[Page-level text extractions]
****

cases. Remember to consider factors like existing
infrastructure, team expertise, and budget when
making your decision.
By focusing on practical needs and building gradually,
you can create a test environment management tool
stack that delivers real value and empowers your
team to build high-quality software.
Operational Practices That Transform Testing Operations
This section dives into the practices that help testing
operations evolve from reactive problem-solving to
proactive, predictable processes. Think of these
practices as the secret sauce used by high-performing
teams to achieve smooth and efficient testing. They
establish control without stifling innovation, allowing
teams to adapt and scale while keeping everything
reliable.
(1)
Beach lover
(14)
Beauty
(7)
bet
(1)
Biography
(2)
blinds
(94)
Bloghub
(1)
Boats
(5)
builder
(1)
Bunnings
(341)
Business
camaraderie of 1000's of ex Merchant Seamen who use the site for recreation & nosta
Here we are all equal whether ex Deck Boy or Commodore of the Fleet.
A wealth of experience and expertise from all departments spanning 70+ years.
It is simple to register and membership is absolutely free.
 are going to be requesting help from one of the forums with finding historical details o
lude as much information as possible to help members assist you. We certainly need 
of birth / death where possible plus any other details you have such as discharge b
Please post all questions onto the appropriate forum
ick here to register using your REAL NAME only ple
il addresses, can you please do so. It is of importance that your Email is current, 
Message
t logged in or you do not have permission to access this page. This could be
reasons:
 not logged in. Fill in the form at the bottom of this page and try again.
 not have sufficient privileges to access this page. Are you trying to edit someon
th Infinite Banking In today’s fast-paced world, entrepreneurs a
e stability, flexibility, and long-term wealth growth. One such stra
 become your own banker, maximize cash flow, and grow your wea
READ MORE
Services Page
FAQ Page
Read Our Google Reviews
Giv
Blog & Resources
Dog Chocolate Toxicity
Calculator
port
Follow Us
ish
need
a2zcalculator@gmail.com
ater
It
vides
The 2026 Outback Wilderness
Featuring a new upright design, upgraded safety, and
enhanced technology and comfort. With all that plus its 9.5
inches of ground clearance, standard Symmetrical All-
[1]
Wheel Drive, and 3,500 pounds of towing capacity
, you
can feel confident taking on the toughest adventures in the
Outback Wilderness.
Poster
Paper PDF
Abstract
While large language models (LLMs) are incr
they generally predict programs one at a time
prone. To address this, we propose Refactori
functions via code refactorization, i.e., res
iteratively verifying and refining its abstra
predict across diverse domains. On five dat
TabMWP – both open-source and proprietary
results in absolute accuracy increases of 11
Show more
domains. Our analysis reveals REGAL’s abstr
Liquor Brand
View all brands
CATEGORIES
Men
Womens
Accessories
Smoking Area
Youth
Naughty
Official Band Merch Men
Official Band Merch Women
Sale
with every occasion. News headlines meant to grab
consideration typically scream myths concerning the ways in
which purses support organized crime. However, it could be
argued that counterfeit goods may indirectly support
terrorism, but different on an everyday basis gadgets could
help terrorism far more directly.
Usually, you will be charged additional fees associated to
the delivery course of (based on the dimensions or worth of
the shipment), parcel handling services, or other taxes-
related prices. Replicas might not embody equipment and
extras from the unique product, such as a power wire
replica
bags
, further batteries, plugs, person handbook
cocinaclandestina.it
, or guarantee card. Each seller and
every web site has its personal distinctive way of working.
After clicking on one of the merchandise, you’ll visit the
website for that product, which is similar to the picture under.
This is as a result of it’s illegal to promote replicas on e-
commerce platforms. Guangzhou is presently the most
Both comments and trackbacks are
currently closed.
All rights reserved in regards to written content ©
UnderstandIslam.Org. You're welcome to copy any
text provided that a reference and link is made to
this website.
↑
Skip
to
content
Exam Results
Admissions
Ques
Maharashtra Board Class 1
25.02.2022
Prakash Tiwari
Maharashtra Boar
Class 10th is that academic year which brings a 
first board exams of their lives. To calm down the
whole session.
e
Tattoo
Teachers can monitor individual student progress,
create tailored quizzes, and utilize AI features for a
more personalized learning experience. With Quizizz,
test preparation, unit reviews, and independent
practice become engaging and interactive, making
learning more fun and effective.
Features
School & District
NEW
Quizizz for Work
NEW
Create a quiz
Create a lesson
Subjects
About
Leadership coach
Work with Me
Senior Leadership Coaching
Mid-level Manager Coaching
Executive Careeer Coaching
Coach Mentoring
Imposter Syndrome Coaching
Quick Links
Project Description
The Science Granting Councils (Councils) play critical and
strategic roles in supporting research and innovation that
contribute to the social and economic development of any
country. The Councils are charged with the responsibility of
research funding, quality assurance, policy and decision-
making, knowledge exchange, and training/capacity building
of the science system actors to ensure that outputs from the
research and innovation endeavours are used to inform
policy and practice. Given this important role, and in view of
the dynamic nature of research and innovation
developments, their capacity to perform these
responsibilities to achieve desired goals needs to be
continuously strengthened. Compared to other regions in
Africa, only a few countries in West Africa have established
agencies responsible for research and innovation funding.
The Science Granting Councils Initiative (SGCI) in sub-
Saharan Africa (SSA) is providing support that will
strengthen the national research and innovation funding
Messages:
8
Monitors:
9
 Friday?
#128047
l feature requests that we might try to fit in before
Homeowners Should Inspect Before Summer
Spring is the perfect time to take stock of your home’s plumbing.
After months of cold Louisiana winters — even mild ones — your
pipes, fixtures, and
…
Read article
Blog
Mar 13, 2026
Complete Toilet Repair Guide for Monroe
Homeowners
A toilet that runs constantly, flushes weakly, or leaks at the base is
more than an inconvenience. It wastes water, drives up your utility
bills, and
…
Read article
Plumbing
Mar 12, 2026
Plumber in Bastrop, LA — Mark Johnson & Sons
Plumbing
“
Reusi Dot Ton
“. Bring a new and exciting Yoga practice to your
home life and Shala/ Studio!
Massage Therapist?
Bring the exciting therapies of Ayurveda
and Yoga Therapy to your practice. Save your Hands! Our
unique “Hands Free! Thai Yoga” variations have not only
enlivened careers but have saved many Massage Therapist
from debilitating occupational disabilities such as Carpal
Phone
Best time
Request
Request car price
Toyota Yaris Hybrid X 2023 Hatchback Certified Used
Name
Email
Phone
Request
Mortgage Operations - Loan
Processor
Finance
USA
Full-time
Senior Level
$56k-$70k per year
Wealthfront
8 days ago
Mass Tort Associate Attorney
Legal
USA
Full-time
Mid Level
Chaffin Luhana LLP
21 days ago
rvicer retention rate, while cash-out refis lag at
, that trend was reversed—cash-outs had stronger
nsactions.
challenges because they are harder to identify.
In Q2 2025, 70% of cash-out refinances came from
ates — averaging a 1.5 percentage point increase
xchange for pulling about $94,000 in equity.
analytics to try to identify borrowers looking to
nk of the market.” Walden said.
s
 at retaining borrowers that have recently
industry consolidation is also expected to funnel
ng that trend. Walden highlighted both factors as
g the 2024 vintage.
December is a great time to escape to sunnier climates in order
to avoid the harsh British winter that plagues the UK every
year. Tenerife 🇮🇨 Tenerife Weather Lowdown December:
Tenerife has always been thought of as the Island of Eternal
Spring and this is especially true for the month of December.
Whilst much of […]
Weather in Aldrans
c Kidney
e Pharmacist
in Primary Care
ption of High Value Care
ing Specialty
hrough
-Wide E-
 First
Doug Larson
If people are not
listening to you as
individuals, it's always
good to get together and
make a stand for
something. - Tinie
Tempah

****

Print, please, the lines above from the very first through the one that holds "team to build high-quality software.", both included, word for word and with nothing else.

> [Your solution]
cases. Remember to consider factors like existing
infrastructure, team expertise, and budget when
making your decision.
By focusing on practical needs and building gradually,
you can create a test environment management tool
stack that delivers real value and empowers your
team to build high-quality software.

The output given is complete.